» Objective
Render the lines starting at the first one and ending at the line containing "v(62.51, 2.45) *", both included, as a JSON list of strings with one string per line and blank lines left out.

» Exercise materials
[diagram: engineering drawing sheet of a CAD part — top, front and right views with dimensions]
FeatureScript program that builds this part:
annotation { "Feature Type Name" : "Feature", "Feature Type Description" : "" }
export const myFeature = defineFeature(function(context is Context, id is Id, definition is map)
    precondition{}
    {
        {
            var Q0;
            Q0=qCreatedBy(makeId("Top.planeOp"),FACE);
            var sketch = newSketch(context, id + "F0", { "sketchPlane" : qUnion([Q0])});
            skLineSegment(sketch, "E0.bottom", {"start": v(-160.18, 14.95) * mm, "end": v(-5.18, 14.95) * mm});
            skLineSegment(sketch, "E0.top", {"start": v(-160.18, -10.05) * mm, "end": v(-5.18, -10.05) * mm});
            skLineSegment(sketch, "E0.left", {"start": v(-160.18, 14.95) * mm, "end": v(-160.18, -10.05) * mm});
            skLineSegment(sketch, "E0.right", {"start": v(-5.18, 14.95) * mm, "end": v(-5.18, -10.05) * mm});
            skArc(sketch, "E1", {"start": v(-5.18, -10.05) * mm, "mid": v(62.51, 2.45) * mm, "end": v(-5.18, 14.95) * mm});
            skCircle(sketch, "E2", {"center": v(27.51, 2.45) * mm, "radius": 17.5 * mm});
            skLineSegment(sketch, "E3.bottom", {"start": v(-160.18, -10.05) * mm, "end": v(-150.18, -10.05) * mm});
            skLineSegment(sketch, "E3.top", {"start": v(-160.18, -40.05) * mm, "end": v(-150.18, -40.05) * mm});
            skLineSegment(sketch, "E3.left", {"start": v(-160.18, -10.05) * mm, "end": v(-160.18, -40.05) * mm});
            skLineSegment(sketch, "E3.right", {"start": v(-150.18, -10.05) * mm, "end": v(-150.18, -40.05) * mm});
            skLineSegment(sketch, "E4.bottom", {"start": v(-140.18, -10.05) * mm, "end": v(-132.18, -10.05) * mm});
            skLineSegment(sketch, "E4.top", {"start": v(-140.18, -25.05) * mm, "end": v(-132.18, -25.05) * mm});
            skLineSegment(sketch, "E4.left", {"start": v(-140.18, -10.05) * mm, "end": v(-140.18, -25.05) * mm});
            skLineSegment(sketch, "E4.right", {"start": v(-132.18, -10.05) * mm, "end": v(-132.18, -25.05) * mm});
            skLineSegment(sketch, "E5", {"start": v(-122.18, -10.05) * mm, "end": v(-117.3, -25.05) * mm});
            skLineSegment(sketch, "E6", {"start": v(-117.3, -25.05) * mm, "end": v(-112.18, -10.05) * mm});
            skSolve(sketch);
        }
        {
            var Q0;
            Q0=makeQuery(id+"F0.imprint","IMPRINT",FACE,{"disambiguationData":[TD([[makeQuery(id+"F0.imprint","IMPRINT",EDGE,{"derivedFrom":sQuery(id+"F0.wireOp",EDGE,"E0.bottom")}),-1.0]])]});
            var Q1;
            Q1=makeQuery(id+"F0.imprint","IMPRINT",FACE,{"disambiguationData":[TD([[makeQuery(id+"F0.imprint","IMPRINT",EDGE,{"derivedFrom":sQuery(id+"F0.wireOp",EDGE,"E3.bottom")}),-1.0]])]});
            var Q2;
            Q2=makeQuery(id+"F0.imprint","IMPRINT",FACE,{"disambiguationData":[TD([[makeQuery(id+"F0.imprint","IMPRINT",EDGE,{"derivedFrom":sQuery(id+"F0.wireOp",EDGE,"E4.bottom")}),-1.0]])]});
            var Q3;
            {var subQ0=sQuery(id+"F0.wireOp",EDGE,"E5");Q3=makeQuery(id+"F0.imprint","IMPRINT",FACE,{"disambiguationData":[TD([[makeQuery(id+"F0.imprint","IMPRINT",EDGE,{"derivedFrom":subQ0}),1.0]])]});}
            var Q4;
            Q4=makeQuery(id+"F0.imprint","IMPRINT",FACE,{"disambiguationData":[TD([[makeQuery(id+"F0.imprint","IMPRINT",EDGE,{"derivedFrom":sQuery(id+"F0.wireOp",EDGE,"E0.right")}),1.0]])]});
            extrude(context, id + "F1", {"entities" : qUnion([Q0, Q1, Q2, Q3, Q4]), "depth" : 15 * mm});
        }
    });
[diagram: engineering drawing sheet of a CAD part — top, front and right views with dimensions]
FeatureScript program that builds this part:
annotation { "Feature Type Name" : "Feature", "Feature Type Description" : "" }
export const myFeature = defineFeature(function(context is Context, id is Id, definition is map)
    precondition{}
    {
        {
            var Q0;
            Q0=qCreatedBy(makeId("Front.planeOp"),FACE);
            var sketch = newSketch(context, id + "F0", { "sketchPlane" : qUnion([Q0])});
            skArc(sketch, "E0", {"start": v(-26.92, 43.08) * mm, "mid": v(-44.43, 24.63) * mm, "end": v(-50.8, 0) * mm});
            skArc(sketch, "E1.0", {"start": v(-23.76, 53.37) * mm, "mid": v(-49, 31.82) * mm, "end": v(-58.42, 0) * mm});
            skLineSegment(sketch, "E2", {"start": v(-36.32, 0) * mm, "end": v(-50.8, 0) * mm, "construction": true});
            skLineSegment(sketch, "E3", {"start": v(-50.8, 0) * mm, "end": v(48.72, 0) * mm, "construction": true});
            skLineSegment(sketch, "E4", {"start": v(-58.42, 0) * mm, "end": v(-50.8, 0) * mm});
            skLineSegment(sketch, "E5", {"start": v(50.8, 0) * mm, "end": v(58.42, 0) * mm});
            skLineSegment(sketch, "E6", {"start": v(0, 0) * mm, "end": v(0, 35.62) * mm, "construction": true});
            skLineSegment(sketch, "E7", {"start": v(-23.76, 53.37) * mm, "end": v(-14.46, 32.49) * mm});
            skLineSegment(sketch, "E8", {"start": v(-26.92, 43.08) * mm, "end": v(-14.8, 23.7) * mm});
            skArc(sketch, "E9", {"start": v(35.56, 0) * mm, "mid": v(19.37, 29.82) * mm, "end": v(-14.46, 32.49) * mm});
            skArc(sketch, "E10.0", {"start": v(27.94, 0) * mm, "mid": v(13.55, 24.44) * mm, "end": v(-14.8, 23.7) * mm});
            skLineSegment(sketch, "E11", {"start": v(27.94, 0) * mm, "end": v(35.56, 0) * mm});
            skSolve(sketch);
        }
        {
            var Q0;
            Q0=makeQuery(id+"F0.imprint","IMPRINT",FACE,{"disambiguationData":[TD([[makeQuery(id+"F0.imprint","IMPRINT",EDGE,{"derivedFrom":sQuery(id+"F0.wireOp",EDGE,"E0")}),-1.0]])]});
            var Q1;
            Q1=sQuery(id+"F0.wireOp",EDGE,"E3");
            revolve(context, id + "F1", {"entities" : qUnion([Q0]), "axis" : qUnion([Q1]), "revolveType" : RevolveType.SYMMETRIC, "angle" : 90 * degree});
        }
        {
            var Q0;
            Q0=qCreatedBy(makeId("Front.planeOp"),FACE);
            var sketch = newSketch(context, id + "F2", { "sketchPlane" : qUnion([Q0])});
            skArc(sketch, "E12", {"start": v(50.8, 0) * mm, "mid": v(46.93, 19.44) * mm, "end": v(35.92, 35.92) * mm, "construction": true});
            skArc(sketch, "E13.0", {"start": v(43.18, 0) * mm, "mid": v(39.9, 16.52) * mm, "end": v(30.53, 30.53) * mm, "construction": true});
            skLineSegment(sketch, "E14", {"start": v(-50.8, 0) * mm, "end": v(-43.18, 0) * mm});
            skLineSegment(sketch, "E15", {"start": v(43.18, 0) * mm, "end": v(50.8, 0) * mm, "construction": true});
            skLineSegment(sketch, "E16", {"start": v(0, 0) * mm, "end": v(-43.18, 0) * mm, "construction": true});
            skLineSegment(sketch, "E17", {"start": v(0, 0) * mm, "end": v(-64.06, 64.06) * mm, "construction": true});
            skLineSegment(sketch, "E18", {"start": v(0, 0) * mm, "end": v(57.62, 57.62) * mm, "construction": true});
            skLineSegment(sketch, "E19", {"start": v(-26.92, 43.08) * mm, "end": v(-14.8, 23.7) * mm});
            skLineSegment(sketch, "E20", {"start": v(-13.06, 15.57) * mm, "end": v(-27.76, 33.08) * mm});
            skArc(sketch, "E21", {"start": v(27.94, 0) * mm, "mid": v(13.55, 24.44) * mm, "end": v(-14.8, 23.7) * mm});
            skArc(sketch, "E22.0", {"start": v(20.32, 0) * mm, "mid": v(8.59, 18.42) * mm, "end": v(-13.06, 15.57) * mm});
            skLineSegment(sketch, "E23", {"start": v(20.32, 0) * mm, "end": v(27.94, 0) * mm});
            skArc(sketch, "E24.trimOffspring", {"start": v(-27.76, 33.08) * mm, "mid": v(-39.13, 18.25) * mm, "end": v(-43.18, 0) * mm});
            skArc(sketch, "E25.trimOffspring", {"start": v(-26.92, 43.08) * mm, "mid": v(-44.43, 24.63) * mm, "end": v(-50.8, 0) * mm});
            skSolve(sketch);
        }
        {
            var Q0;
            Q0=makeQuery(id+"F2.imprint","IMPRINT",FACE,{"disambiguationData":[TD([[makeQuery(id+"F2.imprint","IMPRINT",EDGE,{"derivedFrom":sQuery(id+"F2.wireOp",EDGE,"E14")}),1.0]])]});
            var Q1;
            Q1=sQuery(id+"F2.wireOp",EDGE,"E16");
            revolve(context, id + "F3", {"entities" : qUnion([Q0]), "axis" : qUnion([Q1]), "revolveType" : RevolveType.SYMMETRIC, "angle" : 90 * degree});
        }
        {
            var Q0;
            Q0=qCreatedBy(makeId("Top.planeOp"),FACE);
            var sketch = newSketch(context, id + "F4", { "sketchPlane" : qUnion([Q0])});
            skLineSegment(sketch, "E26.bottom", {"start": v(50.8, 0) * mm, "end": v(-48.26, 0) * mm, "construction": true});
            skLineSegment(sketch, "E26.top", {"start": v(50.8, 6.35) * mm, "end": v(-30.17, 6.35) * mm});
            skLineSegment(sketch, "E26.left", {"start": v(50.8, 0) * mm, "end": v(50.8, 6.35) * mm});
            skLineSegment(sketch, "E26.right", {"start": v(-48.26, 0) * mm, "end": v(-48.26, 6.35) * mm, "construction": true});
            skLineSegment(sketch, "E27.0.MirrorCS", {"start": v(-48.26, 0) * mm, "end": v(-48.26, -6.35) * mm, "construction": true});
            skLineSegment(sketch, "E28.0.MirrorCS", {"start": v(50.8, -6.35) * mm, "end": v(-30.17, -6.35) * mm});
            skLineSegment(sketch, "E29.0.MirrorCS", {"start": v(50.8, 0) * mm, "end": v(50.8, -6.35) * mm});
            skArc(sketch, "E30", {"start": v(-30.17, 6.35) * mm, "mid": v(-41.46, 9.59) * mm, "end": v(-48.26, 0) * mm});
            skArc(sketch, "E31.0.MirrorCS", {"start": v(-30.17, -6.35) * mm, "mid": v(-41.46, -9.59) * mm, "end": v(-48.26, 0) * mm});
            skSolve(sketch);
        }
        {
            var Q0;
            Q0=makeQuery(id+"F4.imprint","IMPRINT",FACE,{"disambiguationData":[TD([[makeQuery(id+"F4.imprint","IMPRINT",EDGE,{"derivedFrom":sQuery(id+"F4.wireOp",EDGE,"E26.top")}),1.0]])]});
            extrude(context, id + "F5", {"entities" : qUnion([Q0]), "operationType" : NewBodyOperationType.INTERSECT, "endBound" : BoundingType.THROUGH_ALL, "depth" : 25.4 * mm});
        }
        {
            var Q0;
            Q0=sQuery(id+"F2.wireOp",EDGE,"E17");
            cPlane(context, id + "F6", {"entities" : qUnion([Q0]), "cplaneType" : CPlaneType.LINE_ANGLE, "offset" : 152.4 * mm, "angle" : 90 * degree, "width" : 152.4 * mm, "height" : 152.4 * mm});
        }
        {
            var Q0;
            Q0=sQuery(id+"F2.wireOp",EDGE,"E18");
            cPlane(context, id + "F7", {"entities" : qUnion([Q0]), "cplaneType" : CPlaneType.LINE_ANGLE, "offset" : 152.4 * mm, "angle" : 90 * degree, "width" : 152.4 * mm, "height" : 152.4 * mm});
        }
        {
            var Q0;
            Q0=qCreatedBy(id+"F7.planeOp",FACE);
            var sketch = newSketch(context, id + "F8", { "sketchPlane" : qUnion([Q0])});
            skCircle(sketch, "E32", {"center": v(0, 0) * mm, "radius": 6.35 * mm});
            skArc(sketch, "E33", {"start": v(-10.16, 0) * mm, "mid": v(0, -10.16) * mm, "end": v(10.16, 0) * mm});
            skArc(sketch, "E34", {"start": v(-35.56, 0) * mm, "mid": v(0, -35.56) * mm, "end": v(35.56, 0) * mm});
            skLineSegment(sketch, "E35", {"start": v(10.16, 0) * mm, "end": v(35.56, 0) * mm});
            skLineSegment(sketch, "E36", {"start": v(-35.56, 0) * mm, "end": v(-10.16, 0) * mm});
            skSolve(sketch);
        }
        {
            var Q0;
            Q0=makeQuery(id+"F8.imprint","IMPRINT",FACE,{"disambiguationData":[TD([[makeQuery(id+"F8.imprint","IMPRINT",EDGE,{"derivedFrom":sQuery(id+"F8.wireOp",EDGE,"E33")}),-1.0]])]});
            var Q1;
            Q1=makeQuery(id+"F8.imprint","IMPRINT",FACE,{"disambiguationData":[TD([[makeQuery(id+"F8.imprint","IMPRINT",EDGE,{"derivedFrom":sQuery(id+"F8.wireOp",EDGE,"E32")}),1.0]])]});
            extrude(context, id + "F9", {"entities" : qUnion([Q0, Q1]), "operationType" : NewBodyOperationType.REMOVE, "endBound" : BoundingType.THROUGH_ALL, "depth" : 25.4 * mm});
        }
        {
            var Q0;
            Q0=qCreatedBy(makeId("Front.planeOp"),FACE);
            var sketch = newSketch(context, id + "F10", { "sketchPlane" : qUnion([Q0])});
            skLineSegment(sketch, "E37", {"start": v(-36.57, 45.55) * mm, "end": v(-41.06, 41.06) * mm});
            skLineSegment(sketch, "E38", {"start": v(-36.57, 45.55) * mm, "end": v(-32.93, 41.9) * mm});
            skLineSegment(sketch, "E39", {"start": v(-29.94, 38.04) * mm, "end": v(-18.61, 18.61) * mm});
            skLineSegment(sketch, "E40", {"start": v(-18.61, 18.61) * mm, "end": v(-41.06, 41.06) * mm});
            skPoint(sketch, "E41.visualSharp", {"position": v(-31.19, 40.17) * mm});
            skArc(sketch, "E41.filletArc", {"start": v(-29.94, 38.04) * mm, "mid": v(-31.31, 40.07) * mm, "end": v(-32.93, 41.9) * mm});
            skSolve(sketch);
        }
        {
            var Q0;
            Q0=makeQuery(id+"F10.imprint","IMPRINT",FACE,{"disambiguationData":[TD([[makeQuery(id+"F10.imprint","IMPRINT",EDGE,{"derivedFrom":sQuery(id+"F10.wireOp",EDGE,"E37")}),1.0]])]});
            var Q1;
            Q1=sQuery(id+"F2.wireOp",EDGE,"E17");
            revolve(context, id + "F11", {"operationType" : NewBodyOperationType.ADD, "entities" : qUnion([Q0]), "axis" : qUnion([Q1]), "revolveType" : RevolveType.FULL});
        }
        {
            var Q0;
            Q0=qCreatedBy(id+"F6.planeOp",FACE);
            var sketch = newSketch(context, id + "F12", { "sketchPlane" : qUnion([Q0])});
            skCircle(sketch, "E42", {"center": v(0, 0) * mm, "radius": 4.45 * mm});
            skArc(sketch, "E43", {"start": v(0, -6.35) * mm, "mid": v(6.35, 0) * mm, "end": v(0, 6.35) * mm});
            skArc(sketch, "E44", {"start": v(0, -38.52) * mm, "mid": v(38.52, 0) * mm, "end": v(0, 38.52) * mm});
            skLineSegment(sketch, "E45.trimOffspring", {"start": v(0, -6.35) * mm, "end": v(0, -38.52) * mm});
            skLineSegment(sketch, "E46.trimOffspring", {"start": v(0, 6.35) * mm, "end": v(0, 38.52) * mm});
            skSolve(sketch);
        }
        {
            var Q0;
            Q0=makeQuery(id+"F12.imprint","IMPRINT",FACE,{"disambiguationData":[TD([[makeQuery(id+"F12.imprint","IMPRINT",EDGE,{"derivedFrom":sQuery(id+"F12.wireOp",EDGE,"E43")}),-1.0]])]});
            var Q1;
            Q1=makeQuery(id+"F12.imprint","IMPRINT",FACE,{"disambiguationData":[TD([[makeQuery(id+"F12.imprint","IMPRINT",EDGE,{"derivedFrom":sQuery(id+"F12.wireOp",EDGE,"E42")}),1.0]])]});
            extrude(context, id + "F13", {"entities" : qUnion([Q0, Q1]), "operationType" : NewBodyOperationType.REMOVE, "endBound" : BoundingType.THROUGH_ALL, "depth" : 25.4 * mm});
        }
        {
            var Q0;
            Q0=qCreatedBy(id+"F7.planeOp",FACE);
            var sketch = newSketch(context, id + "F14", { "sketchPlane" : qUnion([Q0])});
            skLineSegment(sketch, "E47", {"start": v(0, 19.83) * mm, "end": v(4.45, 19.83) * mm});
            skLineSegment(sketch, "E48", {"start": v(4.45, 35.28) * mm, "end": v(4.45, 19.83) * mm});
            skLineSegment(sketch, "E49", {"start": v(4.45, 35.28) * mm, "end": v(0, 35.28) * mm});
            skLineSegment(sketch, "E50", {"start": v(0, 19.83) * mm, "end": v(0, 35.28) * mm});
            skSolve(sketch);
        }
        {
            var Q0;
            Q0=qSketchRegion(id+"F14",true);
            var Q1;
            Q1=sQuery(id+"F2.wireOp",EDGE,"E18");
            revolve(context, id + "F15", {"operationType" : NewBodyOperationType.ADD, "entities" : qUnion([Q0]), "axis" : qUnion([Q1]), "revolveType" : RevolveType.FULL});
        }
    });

» Reply
[
  "[diagram: engineering drawing sheet of a CAD part — top, front and right views with dimensions]",
  "FeatureScript program that builds this part:",
  "annotation { \"Feature Type Name\" : \"Feature\", \"Feature Type Description\" : \"\" }",
  "export const myFeature = defineFeature(function(context is Context, id is Id, definition is map)",
  "    precondition{}",
  "    {",
  "        {",
  "            var Q0;",
  "            Q0=qCreatedBy(makeId(\"Top.planeOp\"),FACE);",
  "            var sketch = newSketch(context, id + \"F0\", { \"sketchPlane\" : qUnion([Q0])});",
  "            skLineSegment(sketch, \"E0.bottom\", {\"start\": v(-160.18, 14.95) * mm, \"end\": v(-5.18, 14.95) * mm});",
  "            skLineSegment(sketch, \"E0.top\", {\"start\": v(-160.18, -10.05) * mm, \"end\": v(-5.18, -10.05) * mm});",
  "            skLineSegment(sketch, \"E0.left\", {\"start\": v(-160.18, 14.95) * mm, \"end\": v(-160.18, -10.05) * mm});",
  "            skLineSegment(sketch, \"E0.right\", {\"start\": v(-5.18, 14.95) * mm, \"end\": v(-5.18, -10.05) * mm});",
  "            skArc(sketch, \"E1\", {\"start\": v(-5.18, -10.05) * mm, \"mid\": v(62.51, 2.45) * mm, \"end\": v(-5.18, 14.95) * mm});"
]